Reproduce every line of the data below verbatim, preserving all characters, spacing, and line breaks.

** Start Provided records **

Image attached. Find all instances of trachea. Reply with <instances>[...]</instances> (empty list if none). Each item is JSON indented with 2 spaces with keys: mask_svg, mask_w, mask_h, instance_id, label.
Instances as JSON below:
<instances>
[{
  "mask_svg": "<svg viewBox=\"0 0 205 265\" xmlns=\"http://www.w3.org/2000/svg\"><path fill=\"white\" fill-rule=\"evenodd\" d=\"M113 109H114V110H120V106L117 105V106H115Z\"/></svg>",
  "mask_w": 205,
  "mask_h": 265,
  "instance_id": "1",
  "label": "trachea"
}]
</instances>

** End Provided records **

**Solution below:**
Image attached. Find all instances of trachea. Reply with <instances>[...]</instances> (empty list if none). Each item is JSON indented with 2 spaces with keys: mask_svg, mask_w, mask_h, instance_id, label.
Instances as JSON below:
<instances>
[{
  "mask_svg": "<svg viewBox=\"0 0 205 265\" xmlns=\"http://www.w3.org/2000/svg\"><path fill=\"white\" fill-rule=\"evenodd\" d=\"M113 109H114V110H120V106L117 105V106H115Z\"/></svg>",
  "mask_w": 205,
  "mask_h": 265,
  "instance_id": "1",
  "label": "trachea"
}]
</instances>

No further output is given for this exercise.